A third rode up at a startling pace—
A suitor poor, with a homely face—
No doubts appeared to bind him.
He kissed her lips and he pressed her waist,
And off he rode with the maiden, placed
On a pillion safe behind him.
And she heard the suitor bold confide
This golden hint to the priest who tied
The knot there’s no undoing;
“With pretty young maidens who can choose,
’Tis not so much the gallant who woos,
As the gallant’s way of wooing!”

HONGREE AND MAHRY

A RICHARDSON MELODRAMA

The sun was setting in its wonted west,
When Hongree, Sub-Lieutenant of Chassoores,
Met Mahry Daubigny, the Village Rose,
Under the Wizard’s Oak—old trysting-place
Of those who loved in rosy Aquitaine.

They thought themselves unwatched, but they were not;
For Hongree, Sub-Lieutenant of Chassoores,
Found in Lieutenant-Colonel Jooles Dubosc
A rival, envious and unscrupulous,
Who thought it not foul scorn to dodge his steps,
And listen, unperceived, to all that passed
Between the simple little Village Rose
And Hongree, Sub-Lieutenant of Chassoores.

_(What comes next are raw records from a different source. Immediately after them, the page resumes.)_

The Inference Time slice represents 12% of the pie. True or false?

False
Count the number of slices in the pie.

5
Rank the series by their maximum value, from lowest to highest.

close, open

A clumsy barrack-bully was Dubosc,
Quite unfamiliar with the well-bred tact
That animates a proper gentleman
In dealing with a girl of humble rank.
You’ll understand his coarseness when I say
He would have married Mahry Daubigny,
And dragged the unsophisticated girl
Into the whirl of fashionable life,
For which her singularly rustic ways,
Her breeding (moral, but extremely rude),
Her language (chaste, but ungrammatical),
Would absolutely have unfitted her.
How different to this unreflecting boor
Was Hongree, Sub-Lieutenant of Chassoores.

Contemporary with the incident
Related in our opening paragraph,
Was that sad war ’twixt Gallia and ourselves
That followed on the treaty signed at Troyes;
And so Lieutenant-Colonel Jooles Dubosc
(Brave soldier, he, with all his faults of style)
And Hongree, Sub-Lieutenant of Chassoores,
Were sent by Charles of France against the lines
Of our Sixth Henry (Fourteen twenty-nine),
To drive his legions out of Aquitaine.

When Hongree, Sub-Lieutenant of Chassoores,
Returned, suspecting nothing, to his camp,
After his meeting with the Village Rose,
He found inside his barrack letter-box
A note from the commanding officer,
Requiring his attendance at head-quarters.
He went, and found Lieutenant-Colonel Jooles.

“Young Hongree, Sub-Lieutenant of Chassoores,
This night we shall attack the English camp:
Be the ‘forlorn hope’ yours—you’ll lead it, sir,
And lead it too with credit, I’ve no doubt.
As every man must certainly be killed
(For you are twenty ’gainst two thousand men),
It is not likely that you will return.
But what of that? you’ll have the benefit
Of knowing that you die a soldier’s death.”

Obedience was young Hongree’s strongest point,
But he imagined that he only owed
Allegiance to his Mahry and his King.
“If Mahry bade me lead these fated men,
I’d lead them—but I do not think she would.
If Charles, my King, said, ‘Go, my son, and die,’
I’d go, of course—my duty would be clear.
But Mahry is in bed asleep, I hope,
And Charles, my King, a hundred leagues from this.
As for Lieutenant-Colonel Jooles Dubosc,
How know I that our monarch would approve
The order he has given me to-night?
My King I’ve sworn in all things to obey—
I’ll only take my orders from my King!”
Thus Hongree, Sub-Lieutenant of Chassoores,
Interpreted the terms of his commission.